Tiene fede all’ideale bachtiniano, però, il corpo del protagonista. Saleem in effetti non si lascia imprigionare in qualche forma definita, continua a mutare fino alla fine, quando si esplica davvero quel senso panico del corpo che muore e contemporaneamente rigenera, dà la vita; sembra che Bachtin vi stia facendo diretto riferimento quando sostiene che “questo corpo aperto e incompleto (che muore, che genera, che è generato) non è separato dal mondo da confini precisi: è mescolato al mondo, agli animali, alle cose. È cosmico” (33).

La disgregazione finale del protagonista in una vera e propria disseminazione di sé (di seme) consente di parlare di un ritorno a quell’iperbolicità positiva che Bachtin (53) vede negata nell’800 al fenomeno del grottesco. Esplodendo Saleem dà nuova vita e permette al figlio – e alla nuova generazione di figli della mezzanotte – di avere una nuova opportunità per salvare l’India.

Ma il tratto della fertilità è spesso sfruttato anche per ottenere effetti immediatamente umoristici, attraverso l’intromissione di elementi scatologici che vanno a sommarsi alle deformità fisiche. Il corpo di Saleem e soprattutto il suo naso, è a lungo produttore abnorme (di) comico, nel senso che fa ridere per il suo aspetto ma anche per gli eccessi di produzione organica di cui è capace.

L’organo olfattivo di Saleem, oltre che enorme è anche costantemente congestionato: “nasal congestion obliged me to breathe through my mouth, giving me the air of a gasping goldfish” (155); ciò permette il ricorso a comparazioni irridenti, come in questo autoritratto metaforico: “a pocket-sized sleuth with the nose of a bloodhound and a loud drum pounding in the place where my heart should have been…” (215).
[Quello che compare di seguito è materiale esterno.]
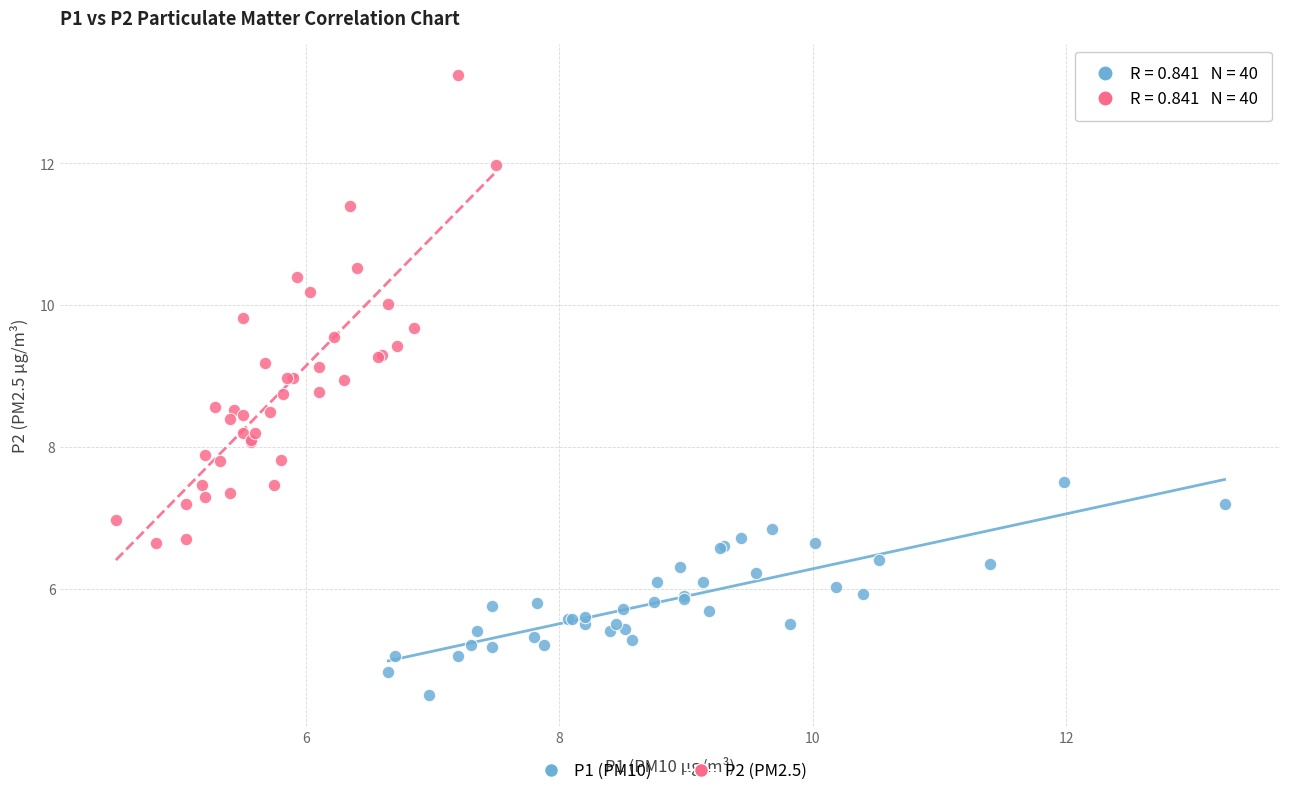

Which series has the widest spread of Y values?

P2 (PM2.5)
Il coinvolgimento dell’elemento scatologico accresce la componente trasgressiva e dà adito a un comico (commisto al disgustoso) che rimanda a quello del turpiloquio trattato sopra e su cui Rushdie non manca mai di insistere, come ogni volta che, nel tentativo di sfuggire agli imbarazzanti abbracci paterni, Saleem lascia tracce organiche sugli abiti di Ahmed, “wetting his shirt with my eternally leaking nose-goo” (152 e 301). O più in generale:

I had a healthy metabolism. Waste matter was evacuated copiously from the appropriate orifices; from my nose there flowed a shining cascade of goo. Armies of handkerchiefs, regiments of nappies found their way into the large washing-chest in my mother’s bathroom. (124)

Permane comunque il connotato positivo bachtiniano: lo sgocciolio è segno di vitalità e fertilità, ciò che ci rende umani e ci integra con i nostri simili (cfr. sez. 9.6.1). Le mutilazioni più funeste che condurranno alla fine di Saleem riguardano non a caso gli organi – continuamente messi in parallelo – più preposti a forme di sgocciolio: quelli olfattivo e sessuale.
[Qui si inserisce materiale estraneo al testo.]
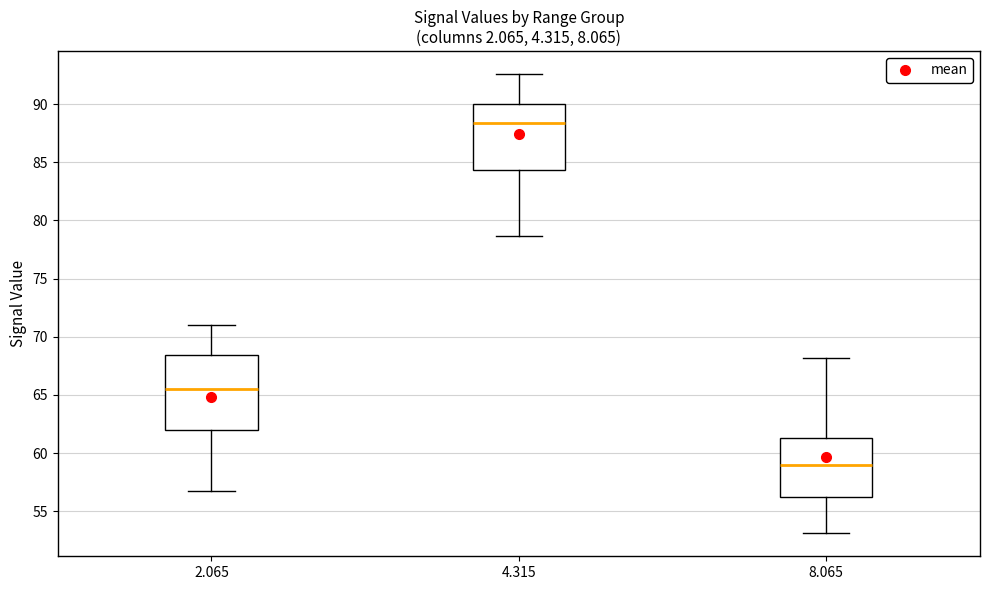

Which box's median line is the highest?

4.315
Diverso il discorso quando interviene una pretesa di alto rango da parte del personaggio: a quel punto infatti la bruttezza può essere derisa con cognizione di causa, e torniamo più propriamente al comico caricaturale con funzione ridicolizzante.
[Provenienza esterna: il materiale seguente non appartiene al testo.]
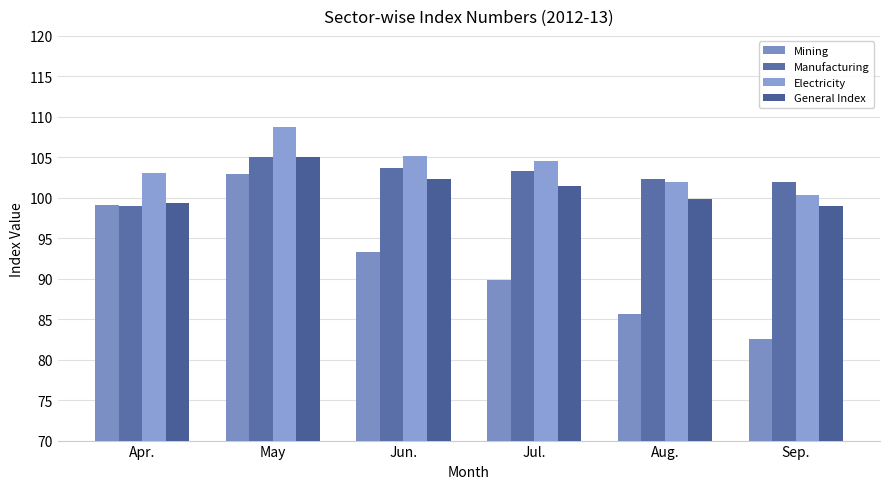

What is the difference between the second highest and second lowest values in the General Index series?

3.0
Ridiamo con più convinzione (ci sentiamo maggiormente legittimati), infatti, quando Saleem si mostra per la prima volta agli altri figli della mezzanotte convinto di poter far sfoggio di un’immagine affascinante di sé: “my standard first transmission was an image of my face, smiling in what I trusted was a soothing, friendly, confident and leader-like fashion” (219).

Non si rende conto, invece, che ciò che appare ai compagni è ben diverso:

the portrait I sent across the thought-waves of the nation, grinning like a Cheshire cat, was about as hideous as a portrait could be, featuring a wondrously enlarged nose, a completely non-existent chin and giant stains on each temple. It’s no wonder that I was often greeted by yelps of mental alarm. (ibidem)

Non meraviglia che i compagni si spaventino, ed è qui che nasce il comico. È quando si presenta una motivazione ideologica che rende il portatore di tratti buffi meritorio di una punizione (una pretesa illegittima di posizione di alto rango), che il comico con la sua tendenza aggressiva può dispiegarsi più pienamente. Si parlerà allora di grottesco con funzione sanzionatoria.